MATERIAL SHOWN section start

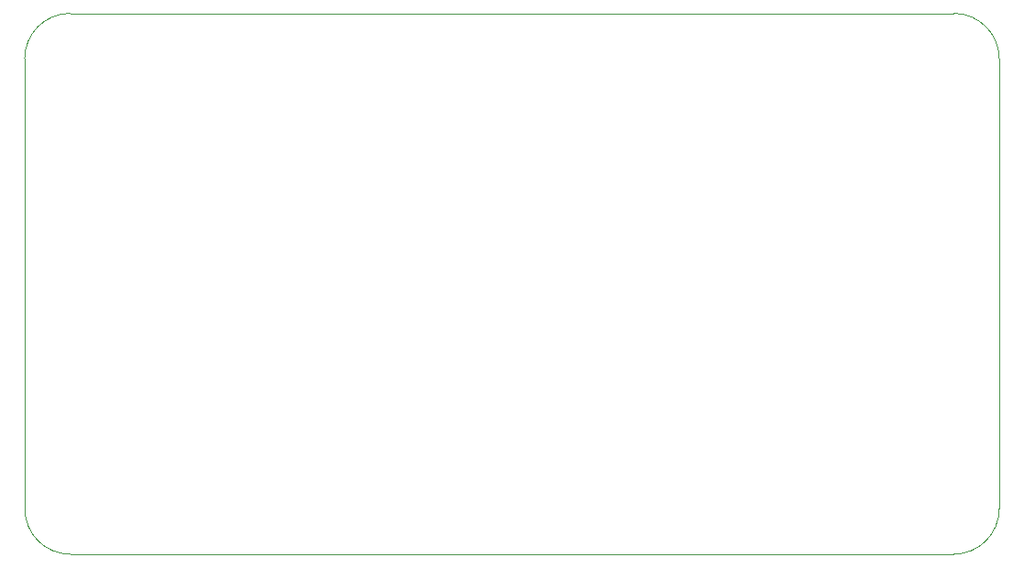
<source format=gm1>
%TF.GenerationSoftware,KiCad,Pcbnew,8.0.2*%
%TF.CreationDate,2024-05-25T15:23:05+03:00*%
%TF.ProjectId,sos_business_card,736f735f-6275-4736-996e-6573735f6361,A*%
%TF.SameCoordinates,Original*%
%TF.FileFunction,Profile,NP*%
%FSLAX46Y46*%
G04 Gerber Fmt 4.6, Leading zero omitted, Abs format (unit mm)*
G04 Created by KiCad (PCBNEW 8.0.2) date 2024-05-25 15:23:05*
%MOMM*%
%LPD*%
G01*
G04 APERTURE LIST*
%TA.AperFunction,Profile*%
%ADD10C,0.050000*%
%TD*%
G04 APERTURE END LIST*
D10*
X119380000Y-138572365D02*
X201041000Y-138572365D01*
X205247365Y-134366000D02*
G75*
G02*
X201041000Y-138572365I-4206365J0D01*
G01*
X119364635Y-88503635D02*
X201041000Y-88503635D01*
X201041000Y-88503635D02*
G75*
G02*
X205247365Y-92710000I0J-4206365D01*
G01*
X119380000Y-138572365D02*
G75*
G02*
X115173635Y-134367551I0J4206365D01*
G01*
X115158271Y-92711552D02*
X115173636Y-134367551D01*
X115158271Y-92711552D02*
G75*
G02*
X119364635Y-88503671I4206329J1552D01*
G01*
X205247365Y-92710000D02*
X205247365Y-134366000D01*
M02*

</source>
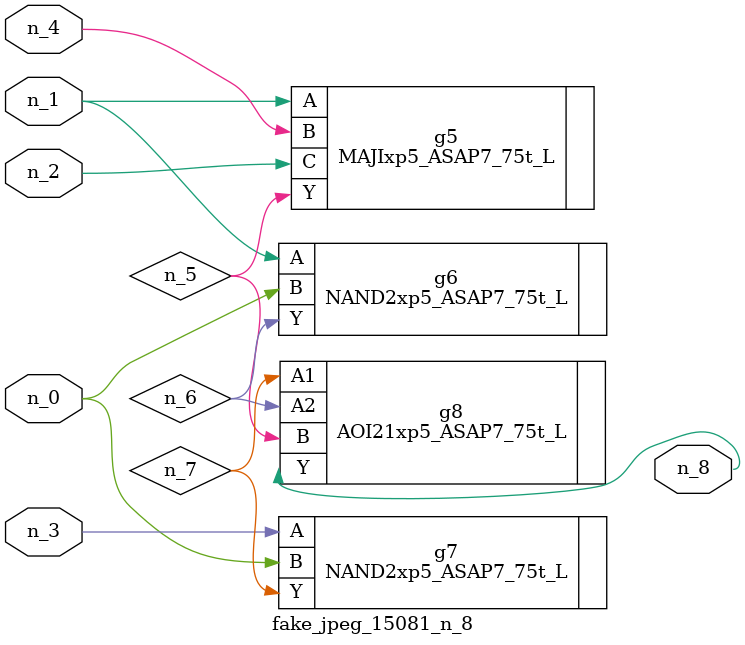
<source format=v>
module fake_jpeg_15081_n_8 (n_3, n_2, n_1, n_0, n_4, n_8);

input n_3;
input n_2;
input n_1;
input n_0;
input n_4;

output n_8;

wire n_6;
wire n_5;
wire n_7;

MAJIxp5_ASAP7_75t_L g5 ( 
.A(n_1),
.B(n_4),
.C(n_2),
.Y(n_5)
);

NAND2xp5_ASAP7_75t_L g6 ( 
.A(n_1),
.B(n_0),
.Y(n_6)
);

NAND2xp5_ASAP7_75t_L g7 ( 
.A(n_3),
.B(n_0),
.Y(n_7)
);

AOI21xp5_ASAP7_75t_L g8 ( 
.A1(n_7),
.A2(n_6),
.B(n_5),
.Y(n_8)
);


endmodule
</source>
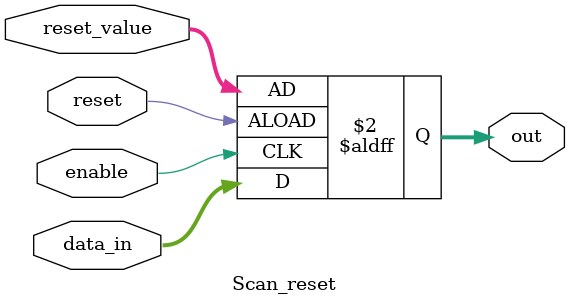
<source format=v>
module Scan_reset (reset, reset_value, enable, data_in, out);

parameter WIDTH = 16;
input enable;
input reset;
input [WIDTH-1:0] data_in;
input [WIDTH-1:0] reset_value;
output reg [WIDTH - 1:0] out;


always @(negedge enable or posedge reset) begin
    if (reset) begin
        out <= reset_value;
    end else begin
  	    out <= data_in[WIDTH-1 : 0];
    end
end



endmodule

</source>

MATERIAL SHOWN section end

● WHAT NEEDS TO BE DONE
The lines to copy are those in the listing that contain "begin".

● FINAL ANSWER
always @(negedge enable or posedge reset) begin
    if (reset) begin
    end else begin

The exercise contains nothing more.